Airborne wind energy (AWE) is an emerging and potentially disruptive technology that aims at converting wind energy by flying crosswind patterns with a tethered flying device (See Figure 1). It has the potential to increase the wind energy yield by capturing wind energy at locations and heights unreachable for conventional horizontal-axis wind turbines. This technology can thus have a strong impact on the transition to a sustainable energy system by generating more green electricity, with higher availability and at a lower cost, which is some of the main limitations today.
Figure 1: Two phases of a ground generation AWE system. [source: Airborne Wind Energy Systems: A review of the technologies. Cherubini A. et al.]

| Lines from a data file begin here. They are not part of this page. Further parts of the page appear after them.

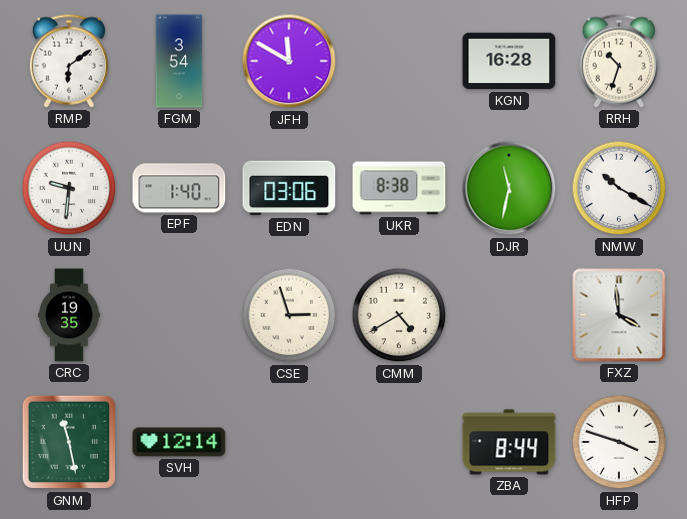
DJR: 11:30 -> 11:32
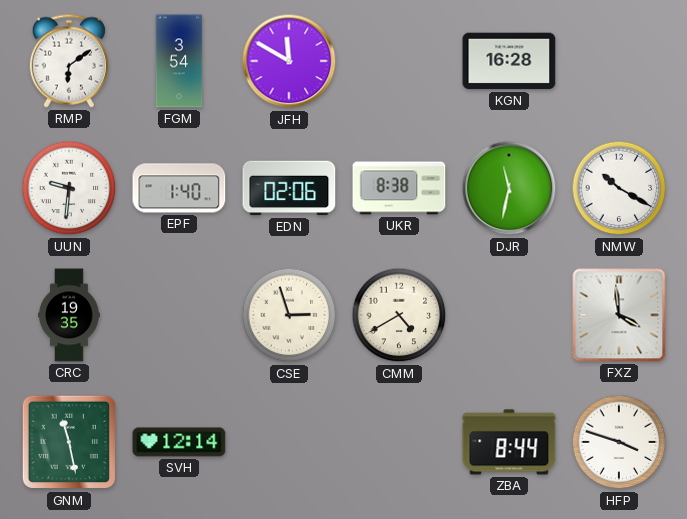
RRH: 10:33 -> none
EDN: 03:06 -> 02:06
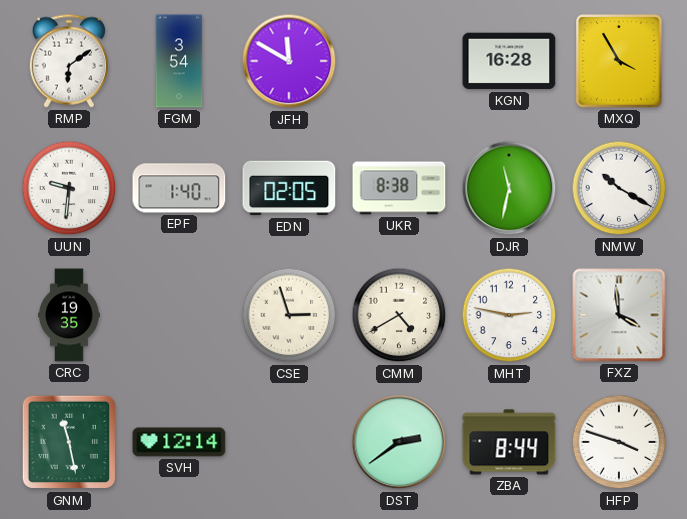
MXQ: none -> 3:55
EDN: 02:06 -> 02:05
MHT: none -> 2:47
DST: none -> 2:39
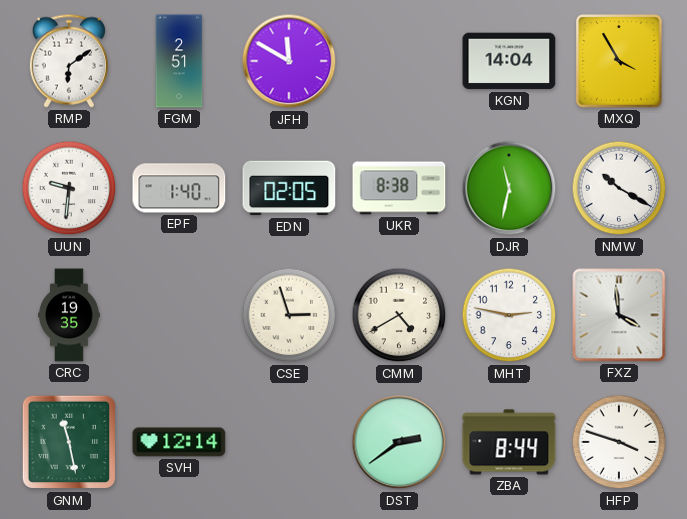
FGM: 3:54 -> 2:51
KGN: 16:28 -> 14:04
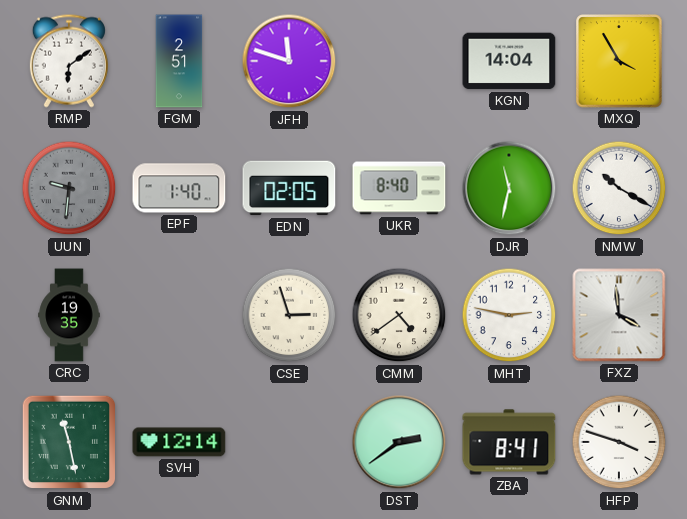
JFH: 11:50 -> 11:48
UUN dial: white -> grey
UKR: 8:38 -> 8:40
CMM: 4:40 -> 4:39
ZBA: 8:44 -> 8:41
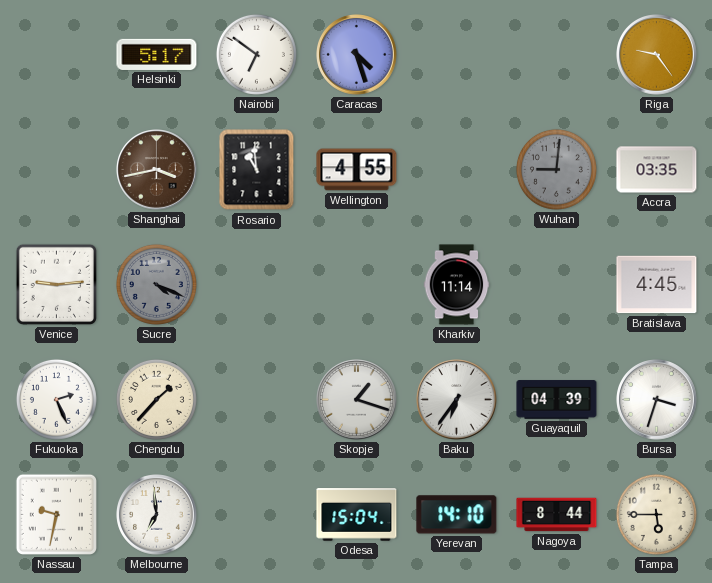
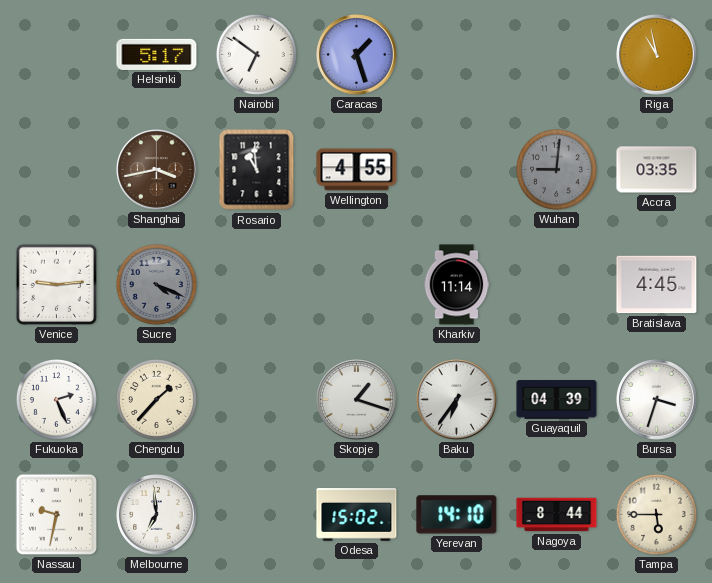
Caracas: 4:27 -> 1:27
Riga: 9:24 -> 10:58
Odesa: 15:04 -> 15:02
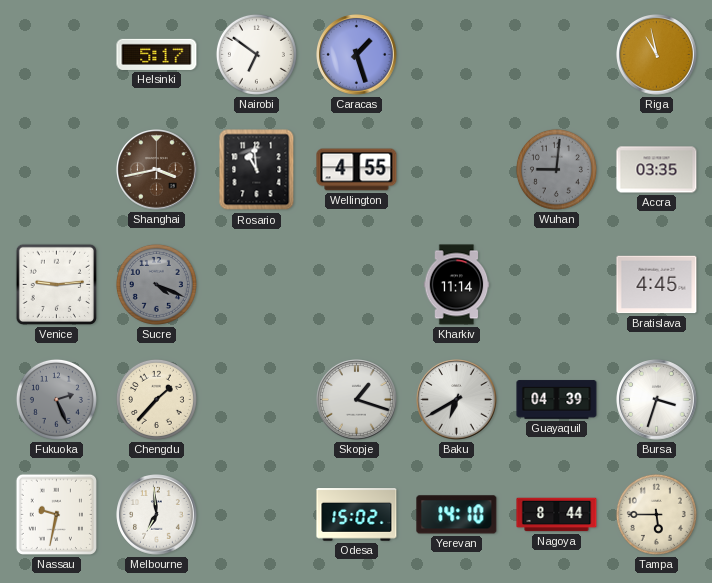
Fukuoka dial: white -> grey
Baku: 6:36 -> 6:40
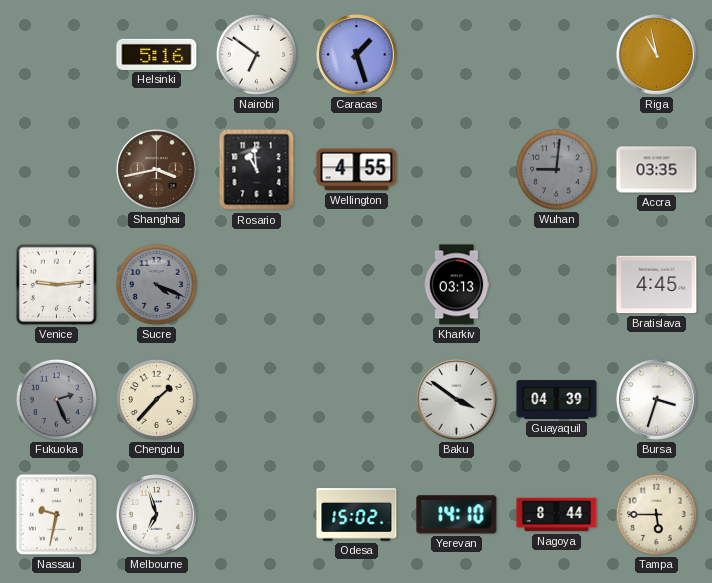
Helsinki: 5:17 -> 5:16
Kharkiv: 11:14 -> 03:13
Skopje: 1:18 -> none
Baku: 6:40 -> 3:51
Melbourne: 6:59 -> 6:57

An AWE aircraft performs a highly dynamic flight maneuver (in case of a figure-8 pattern) when compared to conventional aircraft. The transition between pumping and reel-in mode is additionally highly dynamic. Simulation of these AWE systems requires accurate dynamic models for all systems involved; these include the ground station, tether (connecting cable), and the aircraft. In the current state-of-the-art modeling, the tether is modeled either by assuming it to be straight or by multiple particle systems given by point masses and spring-damper elements. However, these models do not consider important effects such as unsteady aerodynamics. Nevertheless, due to its long length, the tether is found to have a significant effect on the performance and behavior of an AWE system.

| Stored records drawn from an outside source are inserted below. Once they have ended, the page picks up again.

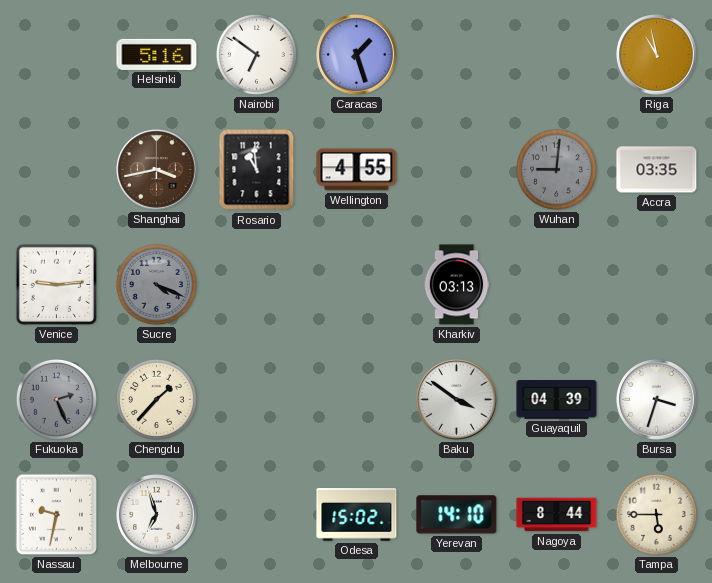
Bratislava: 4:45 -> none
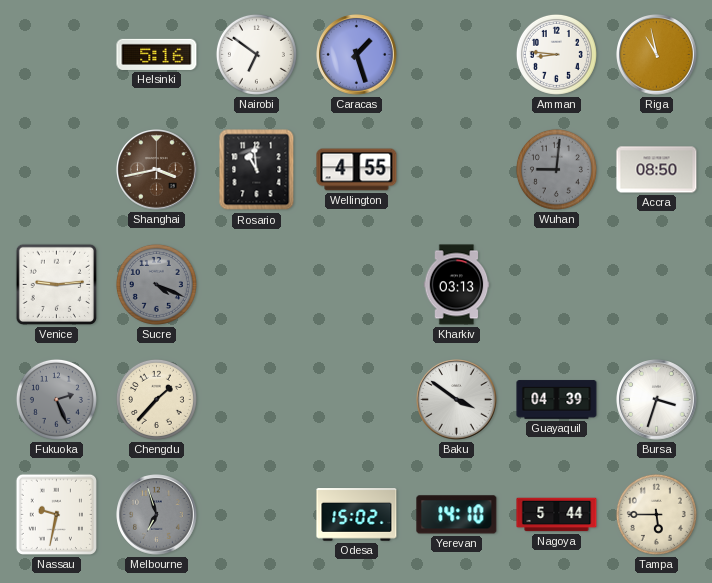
Amman: none -> 8:46
Accra: 03:35 -> 08:50
Melbourne dial: white -> grey
Nagoya: 8:44 -> 5:44
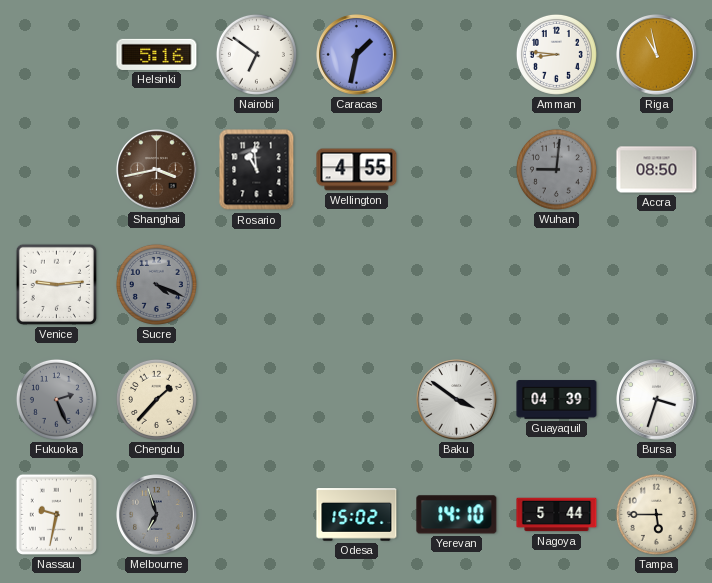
Caracas: 1:27 -> 1:32
Kharkiv: 03:13 -> none
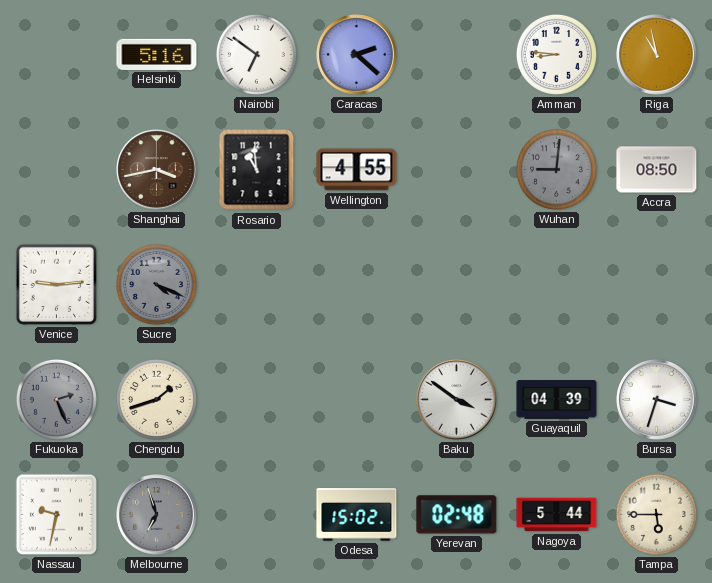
Caracas: 1:32 -> 2:22
Chengdu: 1:37 -> 1:42
Yerevan: 14:10 -> 02:48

Figure 2: Clear picture of all components involved: ground station, tether, aircraft [Source: Ampyx Power B.V.]
In previous research, the tether dynamics have been investigated using a wall-resolved approach with the Chimera technique. However, due to the dimensions of the system (a tether is several hundreds of meters long and has a diameter in the order of only centimeters), such simulations are typically rather expensive. Therefore, a new approach will be investigated where the tether is no longer explicitly present in the flow domain. Instead of resolving the flow close to the wall, the forces that the tether exerts on the flow are introduced as source terms in the momentum equation. As such, the tether is no longer present as a physical object in the flow, eliminating the need for a fine mesh close to wall boundaries, effectively reducing the computational cost of such simulations.
Goal of this (challenging) thesis is to develop an actuator line method in the flow solver ANSYS Fluent that allows to model the tether as a distributed force in the flow domain. The forces are inferred from the relative air velocity at the tether location (represented by its center line) and tabulated force coefficients, i.e. lift and drag coefficients of a smooth cylinder for different Reynolds numbers and flow directions.

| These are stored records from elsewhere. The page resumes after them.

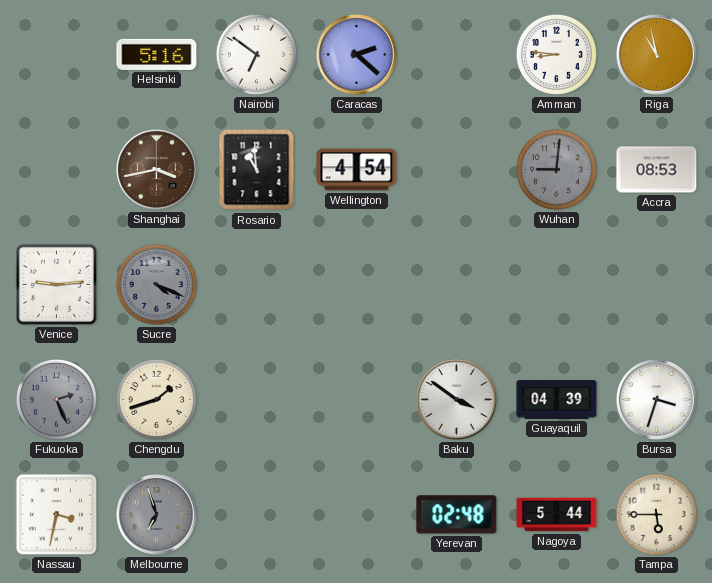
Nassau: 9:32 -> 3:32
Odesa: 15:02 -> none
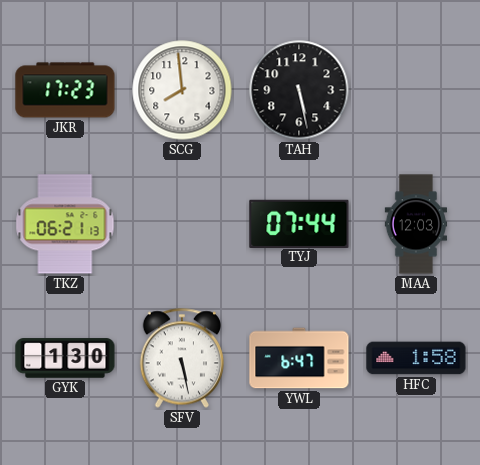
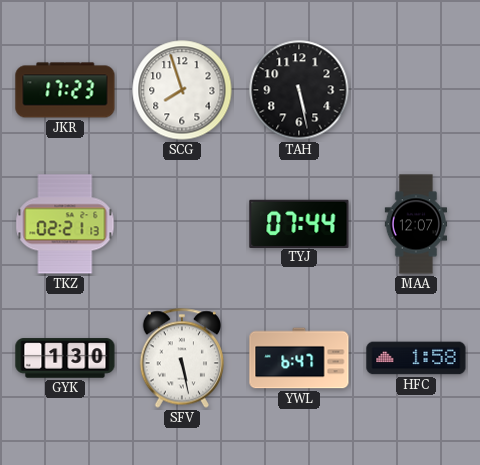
SCG: 7:59 -> 7:57
TKZ: 06:21 -> 02:21
MAA: 12:03 -> 12:07
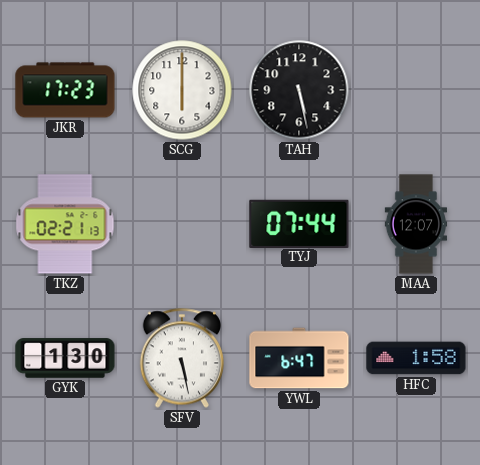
SCG: 7:57 -> 6:00
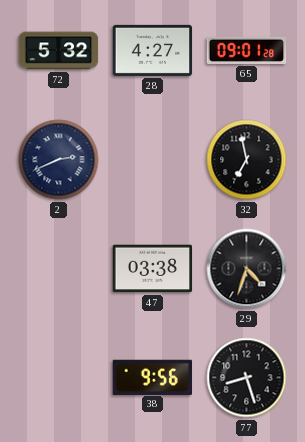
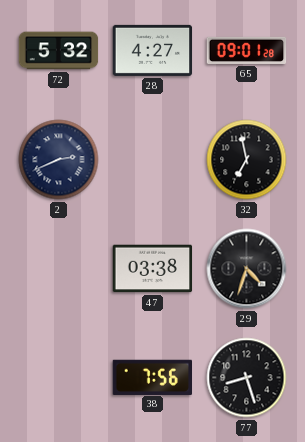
38: 9:56 -> 7:56
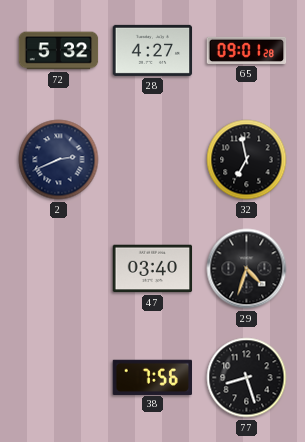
47: 03:38 -> 03:40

In a first step, only the flow side will be considered: the tether could then remain at a fixed location in the domain. In a second step, a pre-defined motion will be applied to the structure. Both steps will be performed purely in the CFD solver ANSYS Fluent using user-defined functions (UDF's) to add source terms to the momentum equations. These steps alone are already highly challenging and will definitely help ongoing research in the team concerning tether modeling but also other research domains, such as the modeling of a yarn insertion in air jet weaving machines.
If these steps prove successful, the research could be extended towards coupling this flow model to a simple 1D structural model using beam elements. The in-house coupling tool CoCoNuT currently does not yet support the coupling of 1D problems, therefore this extension will be performed in collaboration with the counsellors.